Gleich am Anfang des Gesprächs Verwirrung im Wohnzimmer einer Giesinger Wohnung in München. Warum ich denn jetzt über Politik reden wolle, will Alpay (Namen von der Redaktion geändert) wissen. Er dachte, ich sei hier, um mit ihm und seiner Frau Esen über das Leben von türkischen Immigranten in Deutschland zu reden. Er braust auf, sagt, er sei genervt vom Umgang der Deutschen mit Erdogan und dem Bild der Deutschtürken in den Medien. Ich würde Özi gerne fragen, was los ist, was er seinem Vater denn gesagt habe, aber Özi ist nicht hier. Er wohnt in der Nähe des Olympia Einkaufszentrum, wo er auch arbeitet. Heute geht es nicht um ihn, sondern um seine Eltern. Und darum, warum sie beim türkischen Verfassungsreferendum mit Ja gestimmt haben*. Für Erdogan, für seine umstrittene Verfassungsänderung – und so zu den rund 416.000 in Deutschland lebenden Türken gehören, die Anteil daran haben, dass Europa nun endgültig um einen Autokraten reicher ist.

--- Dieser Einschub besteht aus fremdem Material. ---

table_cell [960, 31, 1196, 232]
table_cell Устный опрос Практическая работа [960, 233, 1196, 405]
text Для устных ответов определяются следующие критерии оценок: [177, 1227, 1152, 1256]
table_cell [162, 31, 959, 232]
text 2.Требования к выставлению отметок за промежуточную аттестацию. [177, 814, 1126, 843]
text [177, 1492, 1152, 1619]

So bleibt mir nichts anderes, als Alpay zu beschwichtigen, als ihm und seiner Frau, die nebeneinander an einem schlichten Holztisch sitzen, der einen weißen Farbklecks in der Mitte hat, zu sagen, dass ich nichts schreiben würde, was sie nicht wollen würden. Und dass ich ihren Sohn doch kennen würde und offenbar ein Missverständnis vorliege. Esen redet beschwichtigend auf ihren Mann ein, die beiden wechseln ein paar Sätze auf Türkisch. Schließlich willigt er ein, das Gespräch dennoch zu führen. „Aber ich will nicht, dass mein Name irgendwo steht. Die Leute in Deutschland reden so gerne“, sagt er. Esen daneben lächelt mich freundlich, fast entschuldigend an. Alpay lächelt dagegen nicht mehr, so wie er es kurz zuvor getan hatte, als er mir die Tür geöffnet hatte. Stattdessen sitzt er da, einen Arm auf dem Tisch abgestützt, den anderen auf seinem Knie, so als würde er jeden Moment aufspringen wollen.

Die Wohnung der Saglams ist ordentlich. Im Wohnzimmer hängen viele Fotos an den Wänden. Auch eines, das Özi oder seine Schwester im Kindergarten gemalt haben muss. Darauf sind beide Kinder, die Eltern, eine Sonne und eine große Wolke, deren Strichmund eine leichte Wellenform hat. Über den Köpfen der Eltern steht „Papa“ und „Mama“. Man merkt, dass Özi und seine Schwester in Deutschland geboren und aufgewachsen sind. Auf einem anderen Bild ist Alpay mit einem älteren Mann abgebildet, sein Vater, wie er mir später auf Nachfrage erklärt. Aufgenommen wurde das Bild in Anatolien. Dort, wo Alpay aufwuchs, seine Frau kennenlernte. Seine Heimat, die er in den Achtzigern verließ. Um eine Arbeit zu finden. Und ein besseres Leben für seine Frau und sich selbst.